High Tension (2003)
Monday, March 13th, 2006


Directed by: Alexandre Aja
Screenplay by: Alexandre Aja, Gregory Levasseur
Cast: Cecile De France, Maiwenn Le Besco, Philippe Nahon, Franck Khalfoun, Andrei Finti, Oana Pellea
Runtime: 91 min
Rating: NC-17 (uncut version)
Trailer
The setup is tried and true; two friends drive into the French countryside to spend the weekend at a family home to study for their university exams in peace and quiet. There’s Marie (Cecile De France) and Alex (Maiwenn Le Besco), both good looking and fairly intelligent. They talk about boys, sex and their problems at school - all conventional horror movie devices. They arrive at Alex’s family farmhouse where her younger brother, a cute boy in a cowboy hat, greets them. The family dog wags his tail as the mother and father open their arms and welcome them into their home. At night, the home is visited by a foul and unnamed trucker (Philippe Nahon) in grubby overalls who storms into the house to begin butchering the family. And butcher he does. First, the dog is killed (always a truly reprehensible crime in film), then the dad is decapitated, the mother is stabbed and then gets her throat cut, and finally, Alex gets chained and gagged in her room to await her demise. Marie meanwhile, after hearing all the commotion in the house, hides under the bed and evades the killer, who doesn’t know that she’s in the house to begin with. He’s going by a family picture in the living room that, obviously, doesn’t show Marie. Wait, I forgot one more killing; remember that cute kid with the cowboy hat? Yeah, well he gets it to. He’s chased outside by the killer and is shot down in a field a couple of yards away from the house. This is supposed to be a horror movie?
High Tension is nothing more than a sadistic and gruesome excuse to fulfill director Aja’s morbid fascination with forcing an audience to watch characters horribly killed on-screen. I highly doubt that he’s making a statement on the horror genre and the fascination we have as a society with the macabre. That would be implying there was some reason behind this exercise when it obviously doesn’t exist. After unsuccessfully trying to free Alex from her room, Marie ends up hitching a ride in the killer’s truck, unbeknownst to the killer himself. That’s about it for the plot. The rest of the film is basically a rehash of the beginning except it takes place in different locations: a gas station, the woods, a car, and finally a horribly miscalculated twist ending that completely derails any chance of credibility the film might have had.

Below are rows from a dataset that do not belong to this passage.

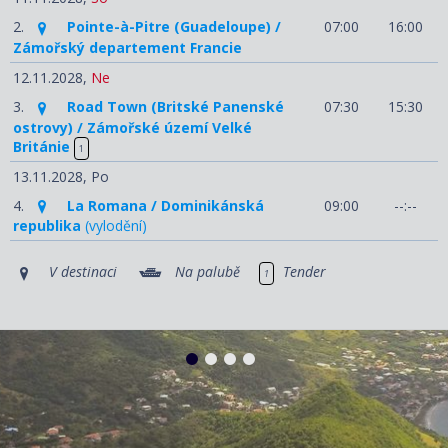
2.
Pointe-à-Pitre (Guadeloupe) /
07:00
16:00
Zámořský departement Francie
12.11.2028,
Ne
3.
Road Town (Britské Panenské
07:30
15:30
ostrovy) / Zámořské území Velké
Británie
1
13.11.2028,
Po
4.
La Romana / Dominikánská
09:00
--:--
republika
(vylodění)
V destinaci
Na palubě
Tender
1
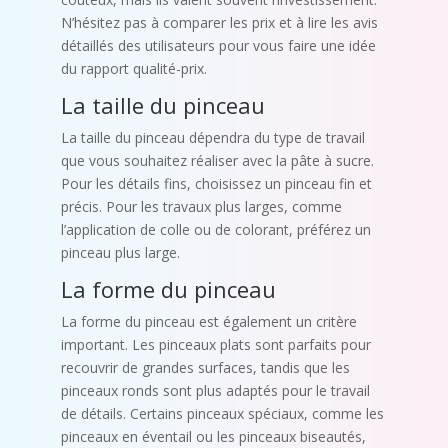
N’hésitez pas à comparer les prix et à lire les avis
détaillés des utilisateurs pour vous faire une idée
du rapport qualité-prix.
La taille du pinceau
La taille du pinceau dépendra du type de travail
que vous souhaitez réaliser avec la pâte à sucre.
Pour les détails fins, choisissez un pinceau fin et
précis. Pour les travaux plus larges, comme
l’application de colle ou de colorant, préférez un
pinceau plus large.
La forme du pinceau
La forme du pinceau est également un critère
important. Les pinceaux plats sont parfaits pour
recouvrir de grandes surfaces, tandis que les
pinceaux ronds sont plus adaptés pour le travail
de détails. Certains pinceaux spéciaux, comme les
pinceaux en éventail ou les pinceaux biseautés,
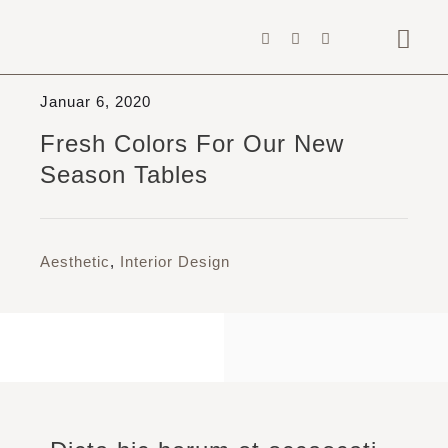
Zum
Inhalt
Togg
springen
Navig
Januar 6, 2020
Home
Fresh Colors For Our New
Architekten
Season Tables
Gewerbe
Privat
Aesthetic
,
Interior Design
Projekte & Ideen
Über uns
News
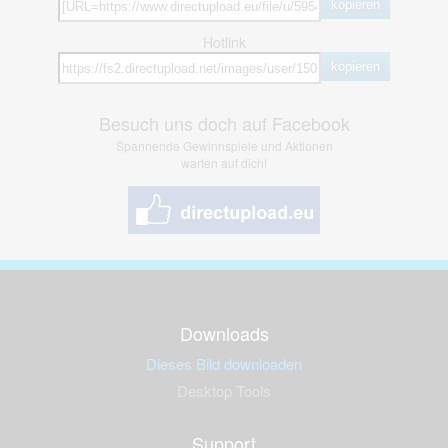
kopieren
Hotlink
kopieren
Besuch uns doch auf Facebook
Spannende Gewinnspiele und Aktionen
warten auf dich!
Downloads
Dieses Bild downloaden
Desktop Tools
Support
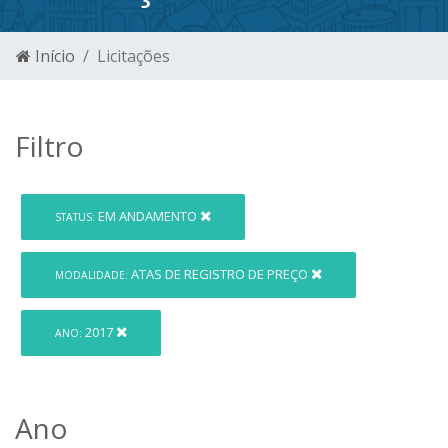
Início
Licitações
Filtro
EM ANDAMENTO
STATUS:
ATAS DE REGISTRO DE PREÇO
MODALIDADE:
2017
ANO:
Ano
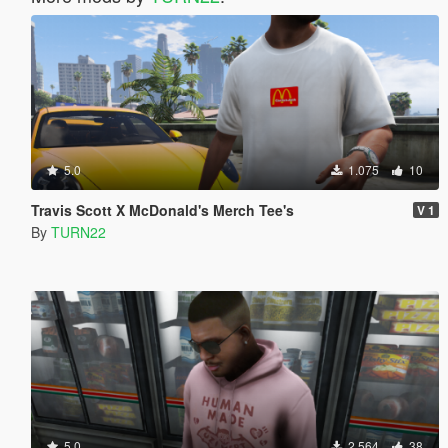
5.0
1.075
10
Travis Scott X McDonald's Merch Tee's
V 1
By
TURN22
5.0
2.564
38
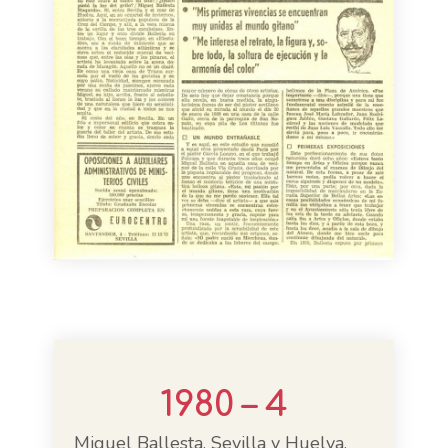
1980 – 4
Miguel Ballesta. Sevilla y Huelva,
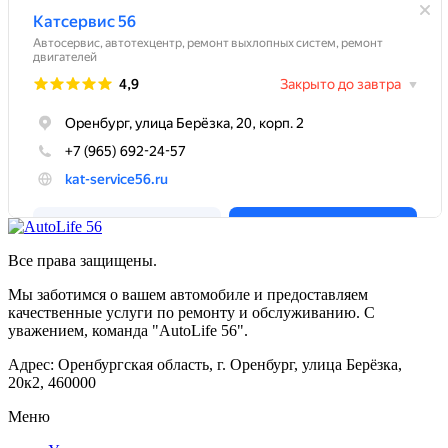
Все права защищены.
Мы заботимся о вашем автомобиле и предоставляем
качественные услуги по ремонту и обслуживанию. С
уважением, команда "AutoLife 56".
Адрес: Оренбургская область, г. Оренбург, улица Берёзка,
20к2, 460000
Меню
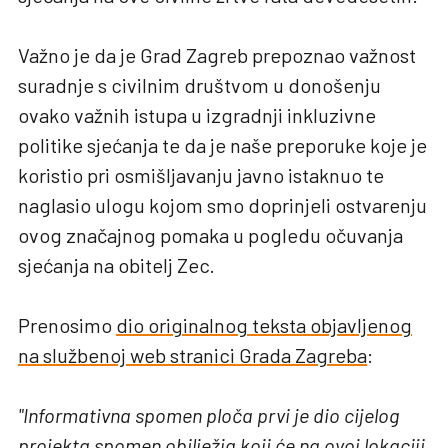
Važno je da je Grad Zagreb prepoznao važnost
suradnje s civilnim društvom u donošenju
ovako važnih istupa u izgradnji inkluzivne
politike sjećanja te da je naše preporuke koje je
koristio pri osmišljavanju javno istaknuo te
naglasio ulogu kojom smo doprinjeli ostvarenju
ovog značajnog pomaka u pogledu očuvanja
sjećanja na obitelj Zec.
Prenosimo
dio originalnog teksta objavljenog
na službenoj web stranici Grada Zagreba
:
"
Informativna spomen ploča prvi je dio cijelog
projekta spomen obilježja koji će na ovoj lokaciji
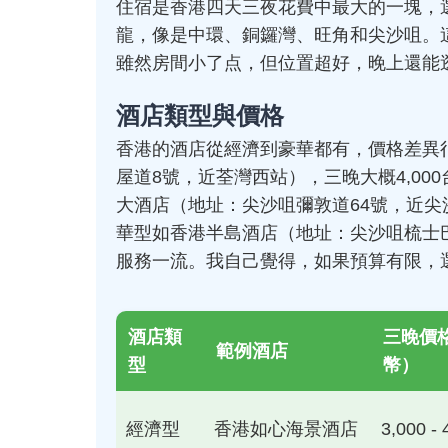
住宿是香港四天三夜花費中最大的一塊，
龍，像是中環、銅鑼灣、旺角和尖沙咀。
雖然房間小了点，但位置超好，晚上還能
酒店類型與價格
香港的酒店從經濟到豪華都有，價格差異
屋道8號，近荃灣西站），三晚大概4,0
大酒店（地址：尖沙咀彌敦道64號，近尖
華型如香港半島酒店（地址：尖沙咀梳士巴利
服務一流。我自己覺得，如果預算有限，
酒店類
三晚價
範例酒店
型
幣）
經濟型
香港如心海景酒店
3,000 - 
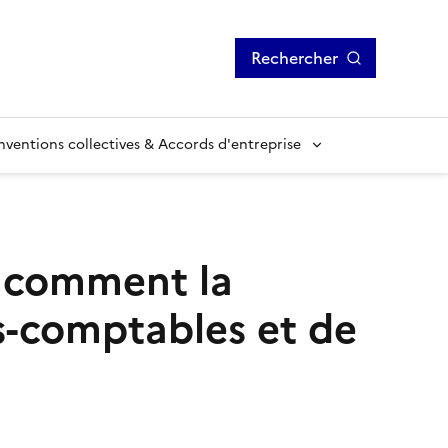
Rechercher
ventions collectives & Accords d'entreprise
et comment la
s-comptables et de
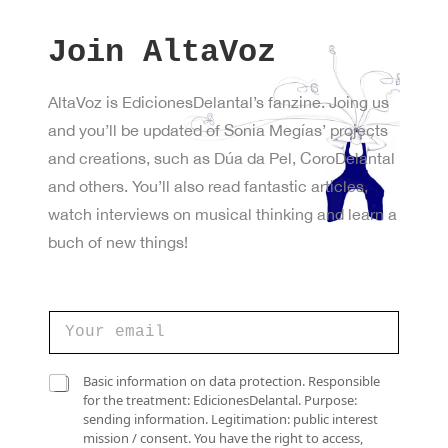
Join AltaVoz
AltaVoz is EdicionesDelantal’s fanzine. Joing us
and you’ll be updated of Sonia Megías’ projects
and creations, such as Dúa da Pel, CoroDelantal
and others. You’ll also read fantastic articles,
watch interviews on musical thinking and learn a
buch of new things!
d
C
e
o
d
r
e
r
C
*
Basic information on data protection. Responsible
e
a
for the treatment: EdicionesDelantal. Purpose:
o
s
sending information. Legitimation: public interest
e
i
mission / consent. You have the right to access,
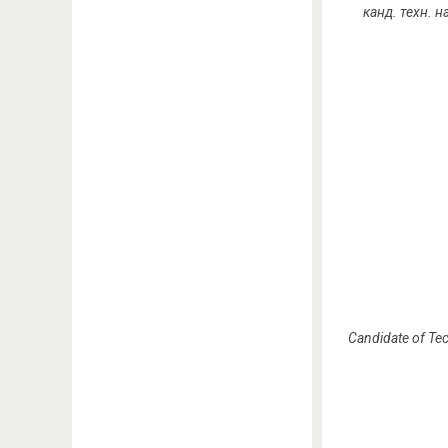
канд. техн. 
Candidate of Te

I’m not one to shy away from a good horror movie, even if it’s not necessarily an intelligent horror movie; it just has to deliver scares. And for sometime during the beginning, before the slaughter starts, the film completely works as it builds the mood and setting of the story. Aja’s direction is slick to be sure but it does suck you into the film quickly and forces you to look at the images, which are beautifully photographed by cinematographer Maxime Alexandre. Even during the killing, when Marie realizes what’s happening, she begins to quietly get her room organized so as not to give the appearance that she’s in the house. That’s pretty smart and rarely done in horror movies, especially when the character is a woman. She packs her bags, makes the bed, cleans the sink (even making sure there’s no trace of water on edge of the faucet), and hides under the bed. A scene like that speaks well of the film and its attempt at bringing a heightened sense of realism, and appropriately enough fits a film named High Tension. Aja’s camera loves to stay close on Marie’s face, easily creating a claustrophobic sense of doom as it captures all of Marie’s silent screams, and places the audience right along side her, implicating us in the horrors that may be around the corner or just on the other side of the closet door. You can’t help but be on the edge of your seat, which is why when the carnage starts, and doesn’t let up, you begin to feel offended with the complete lack of subtlety used in filming the killings.
The twist at the end, which I won’t spoil in case anyone cares to watch the film, doesn’t work at all. It’s not dissimilar to the countless trick endings we’ve been given over the years but unlike the ending of The Usual Suspects, which begs you to revisit the film to better understand, and spot, the subtleties, High Tension’s twist is so laughably bad as to defy logic. Knowing the twist and re-watching the film (which I don’t recommend, just take my word for it) is an exercise in spotting plot holes the size of a Buick. If you’re to take the ending at face value and that nothing is at it seems, when you apply it to everything that transpired before the twist, the film falls flat on its ass and proves that Aja and the screenwriters had no idea what they were doing, trying instead to tack on an ending with substance to a film that doesn’t deserve any. Aside from containing some sequences of terror and suspense, including a frightening cat-and-mouse encounter at a gas station, the overall result is nothing more than a repulsive and, strangely enough, homophobic excuse to wallow in its own perverse and self gratifying nonsense.